In early June, Kirk was working with Bill Elliot, getting the crab pots ready to set, when he got a call from the emergency room at Dorchester Hospital. Wanda, who didn’t have a driver’s license, had taken his car keys off his dresser, driven out to Big Boys Bar, stoked herself up on about fifteen Jack and Cokes in the middle of the afternoon, and wrecked his car. She’d broken her nose and looked like a raccoon when he saw her. They had no medical insurance and Kirk had no auto insurance. His car was wrecked and he had to borrow money from his father to pay the hospital bill and then hire a lawyer to defend his wife in court. He was fed up.
With the assistance of the lawyer Kirk hired, Wanda got a thirty-day suspended sentence for driving under the influence of alcohol and was put on a year’s probation with the requirement that she attend alcohol counseling. A few days later, Kirk got a call from the sheriff’s office that she hadn’t shown up for her initial meeting with her probation officer. She’d been missing for two days. Kirk borrowed a motorcycle and rode down to Ocean City where he found her in the Purple Moose Saloon, barefoot, drunk, dirty, and crying. He drove her back on the bike. He felt his heart was going to break, but it was obvious she just couldn’t stand living in Cambridge. Kirk gave her all the money he had at the time, about twenty dollars, and put her on a bus to go back to her mother’s house in Baltimore.

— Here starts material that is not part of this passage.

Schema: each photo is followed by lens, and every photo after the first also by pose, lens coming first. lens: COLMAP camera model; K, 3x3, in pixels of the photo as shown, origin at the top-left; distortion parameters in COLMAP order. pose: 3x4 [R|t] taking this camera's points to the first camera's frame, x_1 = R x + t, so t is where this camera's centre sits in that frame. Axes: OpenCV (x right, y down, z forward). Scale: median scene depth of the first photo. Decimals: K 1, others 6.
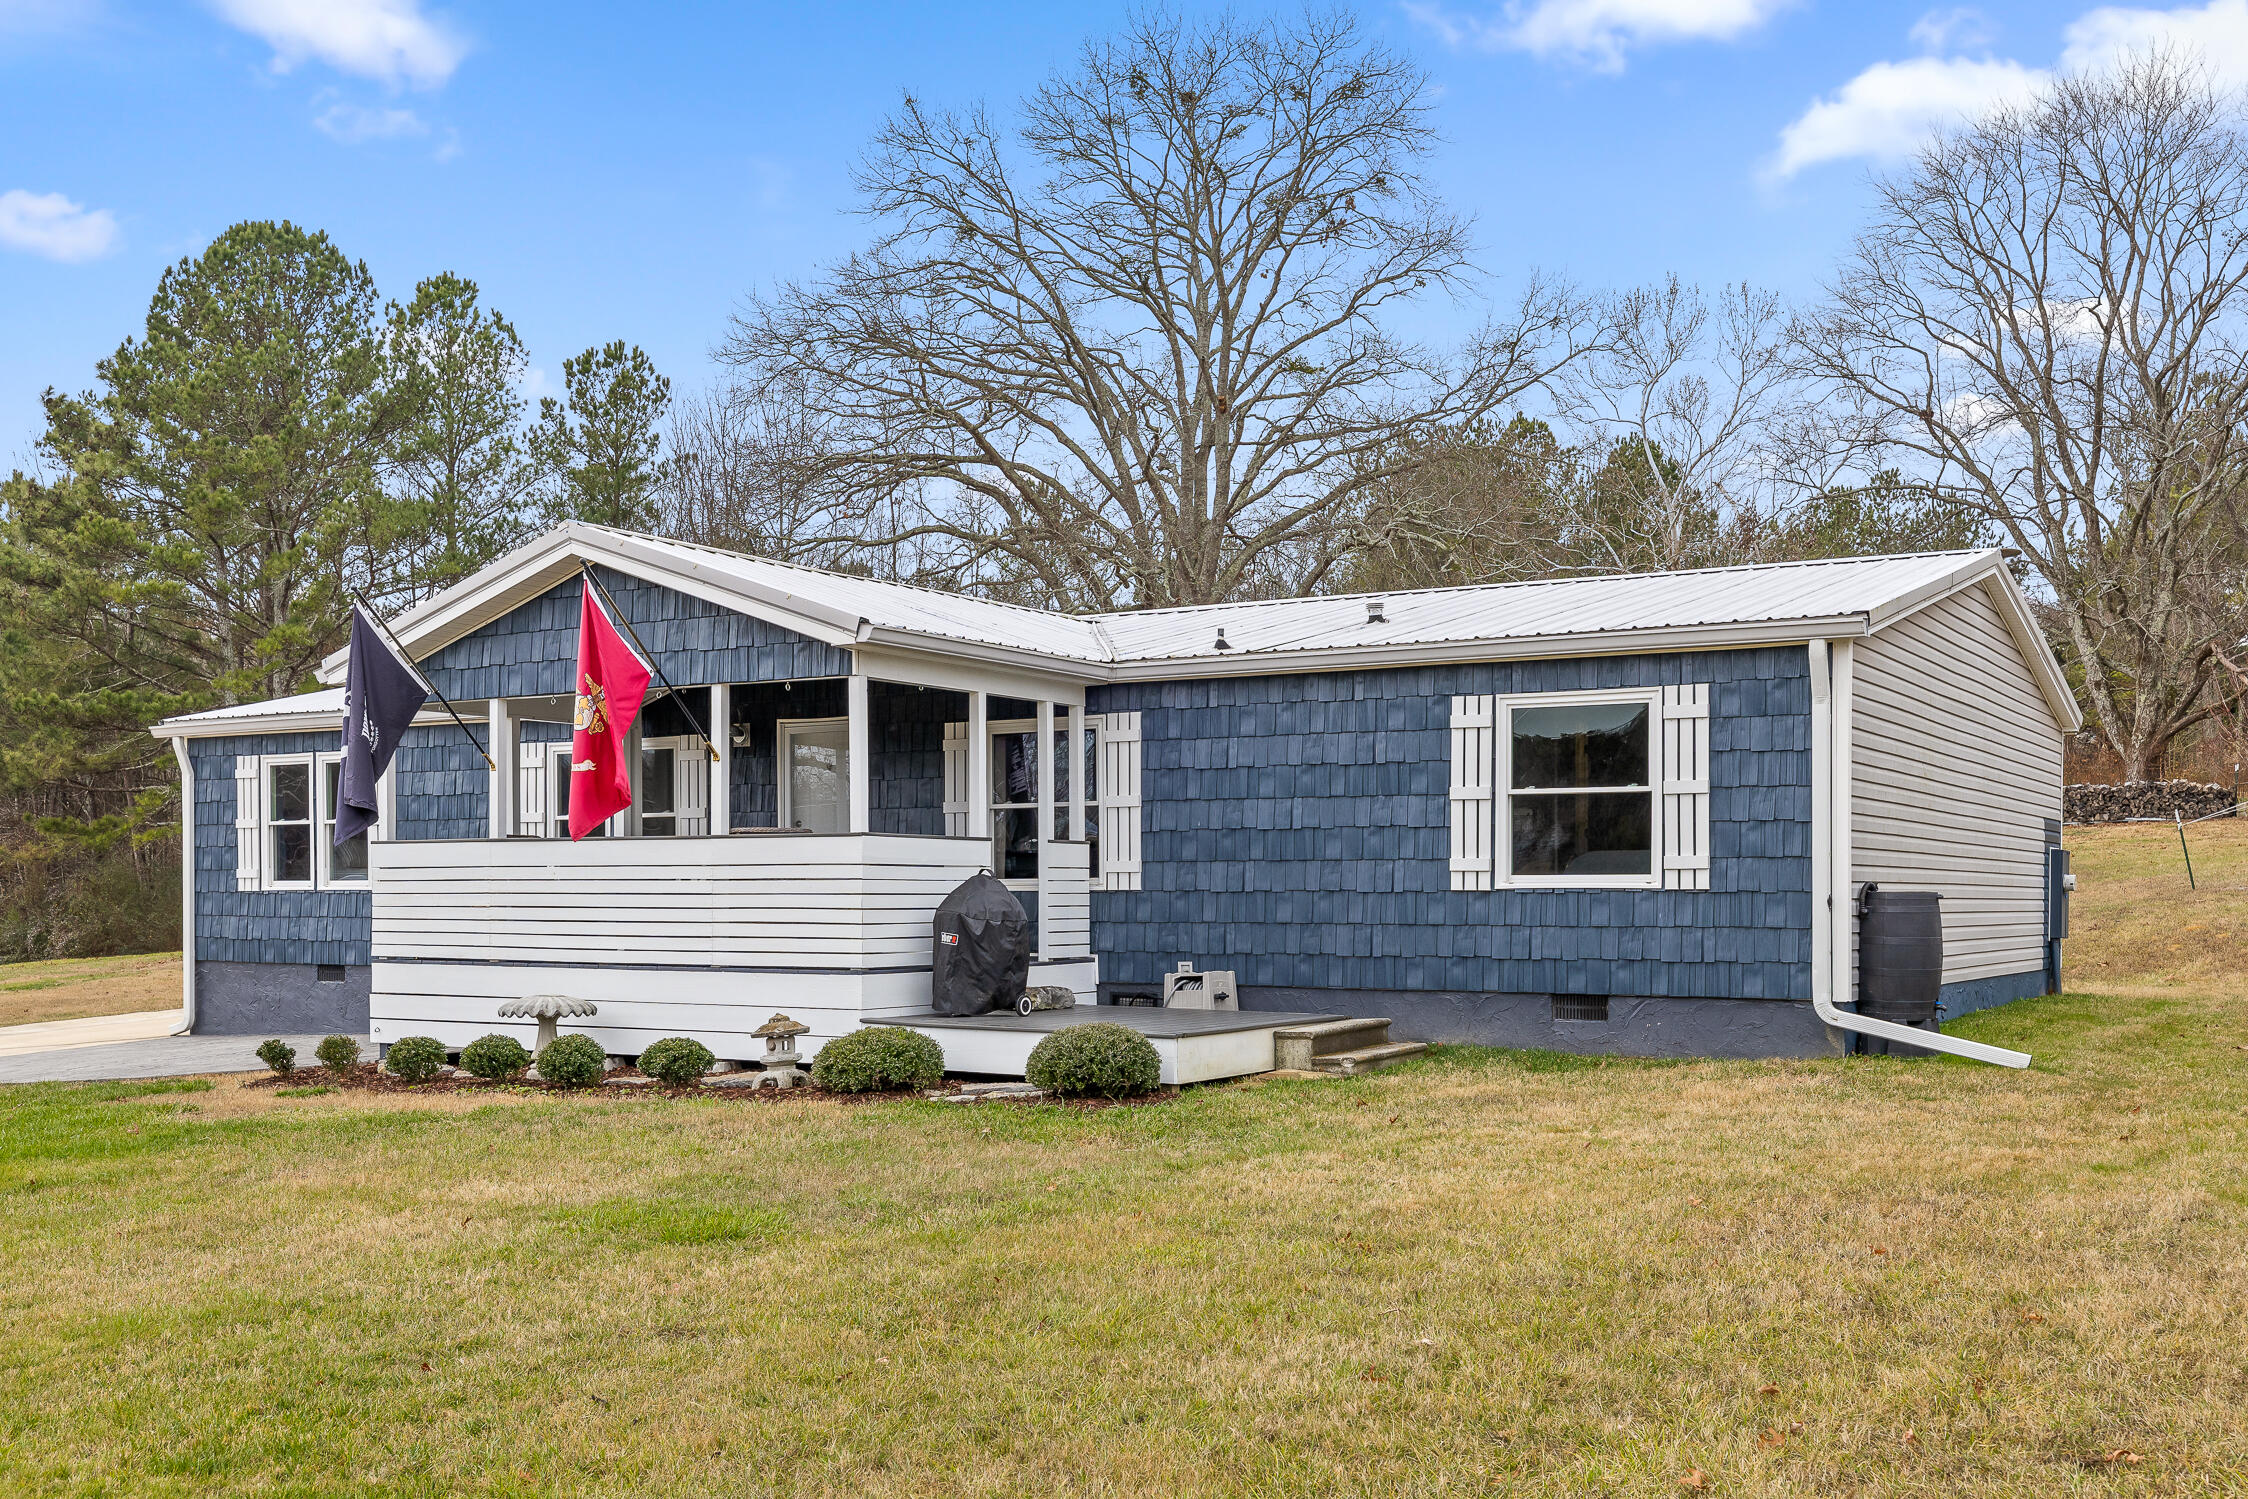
lens RADIAL K [[2214.1, 0, 1123.6], [0, 2214.1, 748.9], [0, 0, 1]] dist [-0.002795, 0.000000]
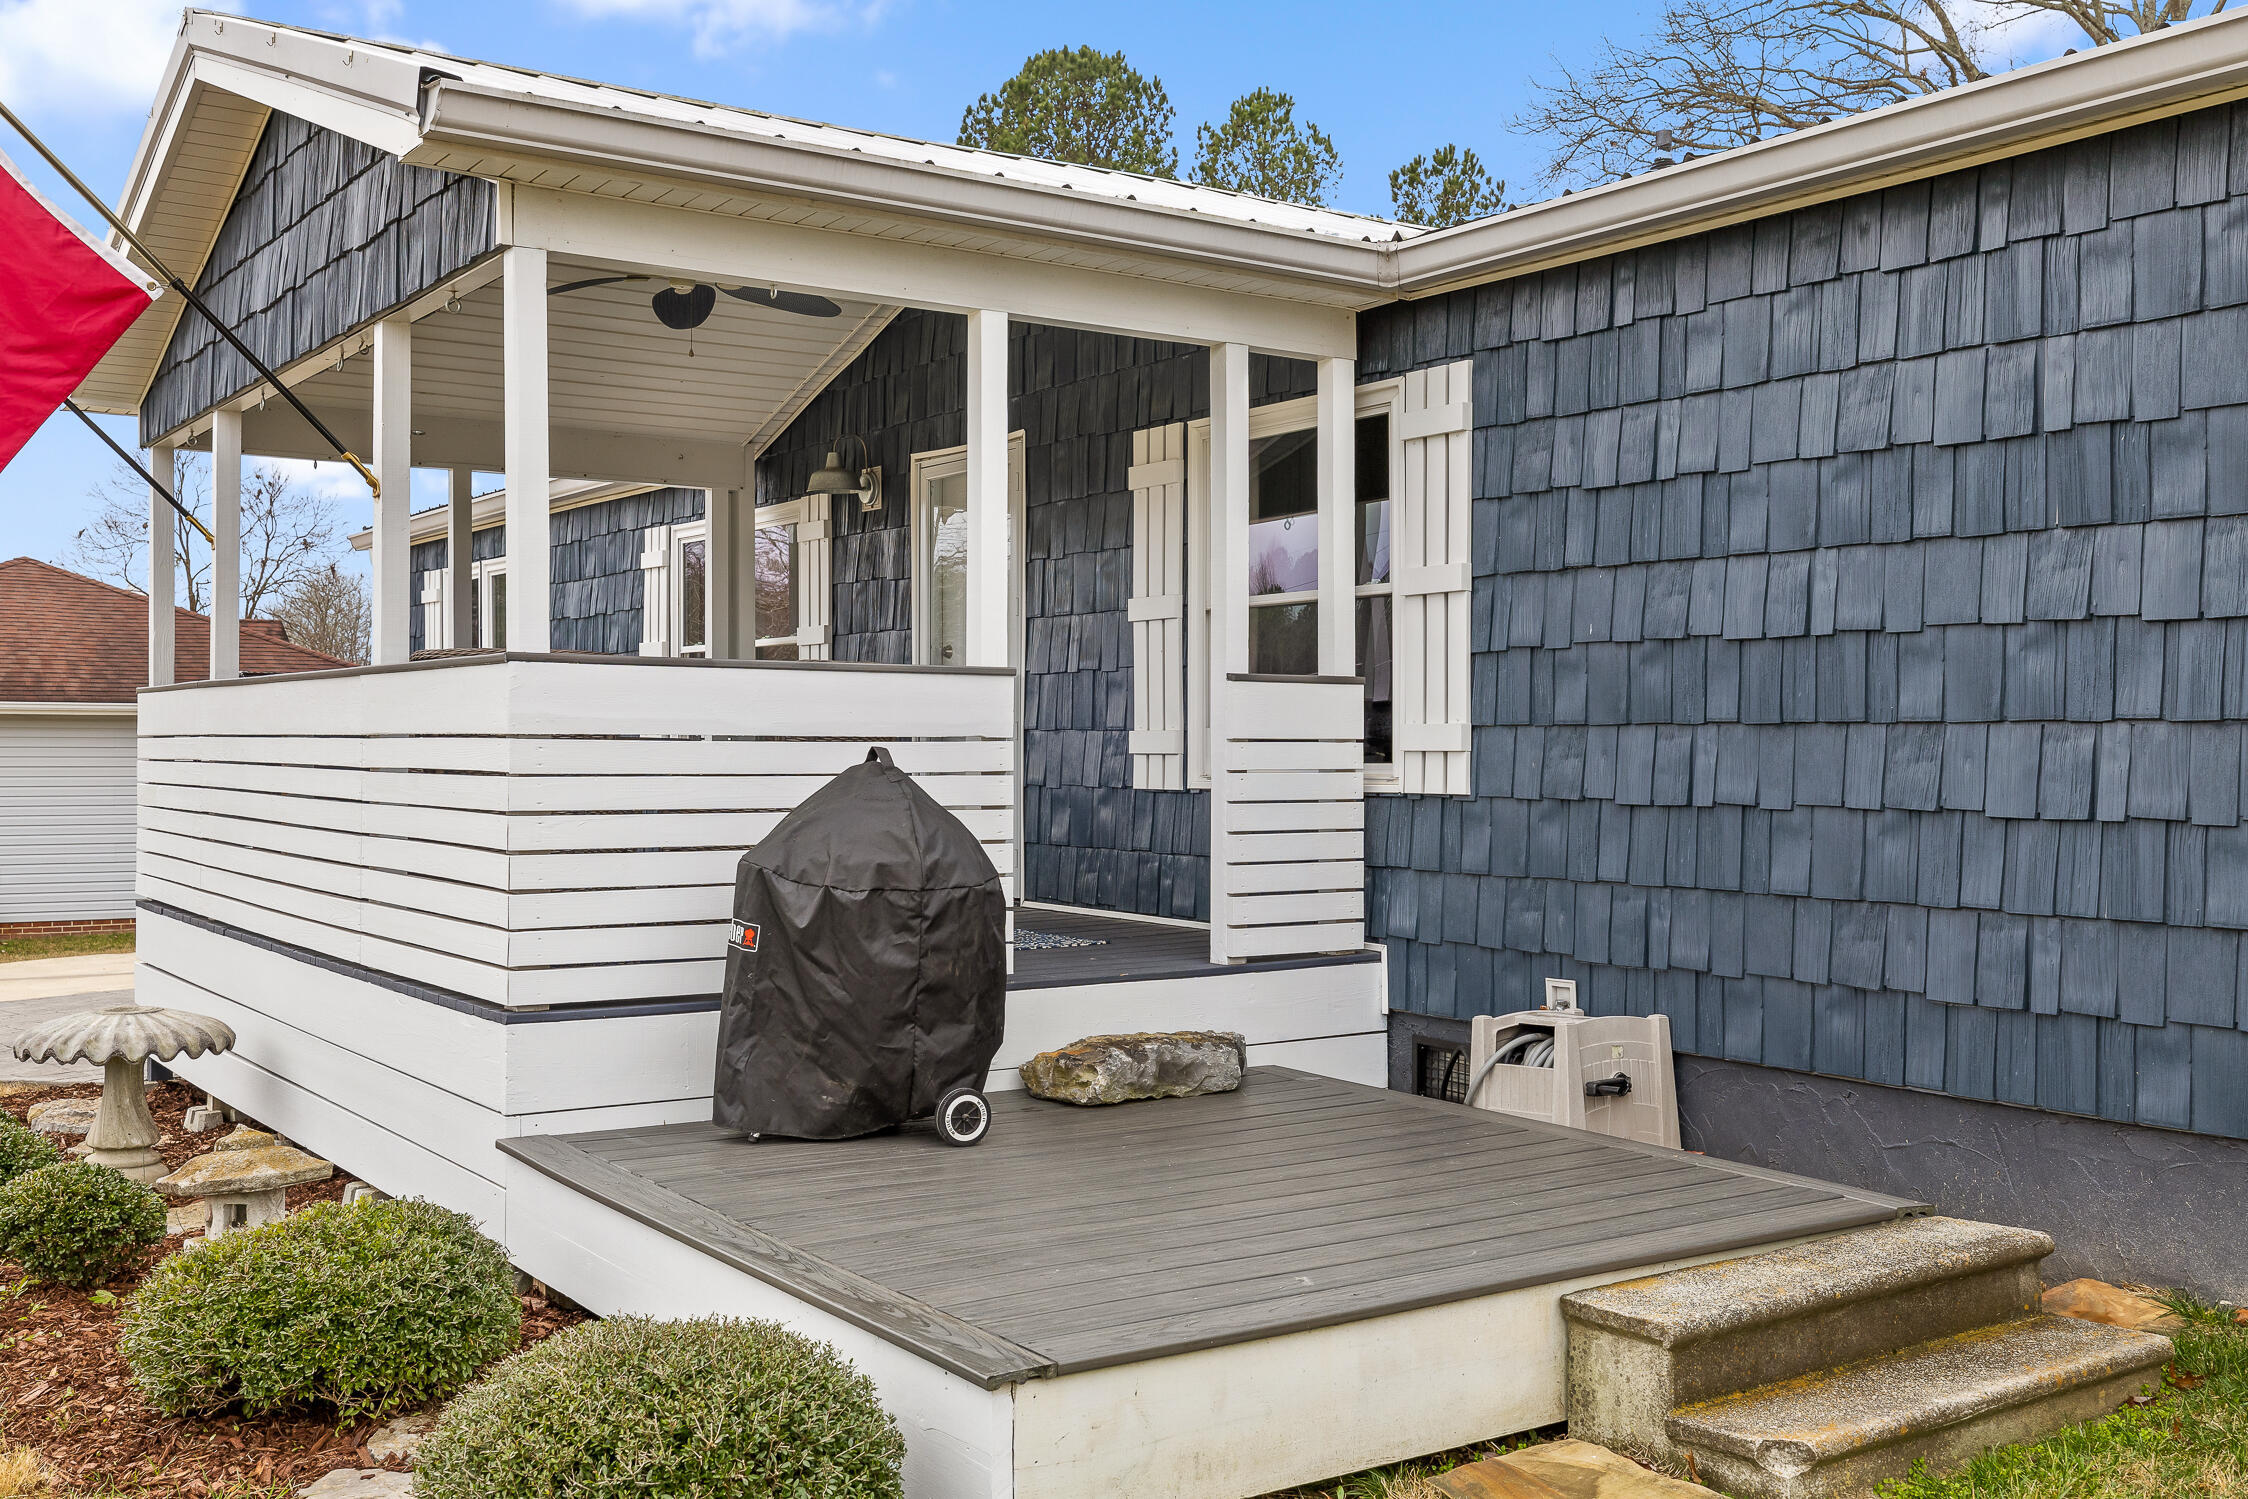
lens RADIAL K [[2214.1, 0, 1114.6], [0, 2214.1, 694.6], [0, 0, 1]] dist [-0.002795, 0.000000]
pose [[0.910347, -0.005797, -0.413804, 0.117498], [0.022549, 0.999111, 0.035610, 0.029271], [0.413230, -0.041748, 0.909669, 0.602976]]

But Kirk couldn’t stay away. Despite everything she was and had done, he longed for her and couldn’t stop. His insides were all twisted up and his mind confused. He thought of her constantly. The Friday of July 4 weekend he telephoned Wanda’s mother, Birdie Plutschak, and found out where Wanda was staying. Then Kirk called Wanda and told her he was coming. He’d find some kind of work in Baltimore. He just wanted to be with her. She said, “Okay,” like it was no big dea
l. He hitchhiked up there with a ten and change in his pocket and just the clothes on his back.
Wanda had moved into a two-bedroom row house at 30 South Randolph Road in Essex with her half sister, Dawn Gerald. Others were living there as well. When Kirk arrived, he found in addition to Wanda and Dawn, Wanda’s two brothers, Joey and Kirk Martin; and Tammy Albin, a club dancer up in the city. Dawn and Tammy brought home boyfriends, bikers mostly, and Joey and Kirk Martin were always trying to hustle girls in there. The place was a constant party.
Kirk found a job working for a woman named Donna Hollywood, loading wicker furniture at a nearby outlet called Harbor to Harbor, about a mile away. He worked four days each week and, with no car, walked to and from work. In fact, he walked everywhere. He and Tammy were the only two in the group house that were employed, though Tammy worked nights.
Whenever Kirk was in the house, it seemed like a circus—filled with nonstop hard rock, spilled beer, marijuana smoke, toked-up bikers, wired-up chippies partying all night, fights, sex. Dawn Gerald and her half brother, Joey Martin, slept in the same bed. Kirk and Wanda lived out of cardboard boxes. They were given a pullout couch in the living room to sleep on, but it was seldom quiet enough to sleep and they had no privacy. Everyone was ramped up. Kirk was constantly borrowing money from people in the apartment who were constantly fighting over money. And Wanda acted no differently than she had in Cambridge. If anything, her conduct made Kirk feel even worse, as it took place in front of so many people. She’d disappear with biker friends and binge through the night. Kirk would come home from work having bought groceries for supper, and she wouldn’t show up till near dawn. He was sleep deprived, always broke, jealous, and heart-shattered.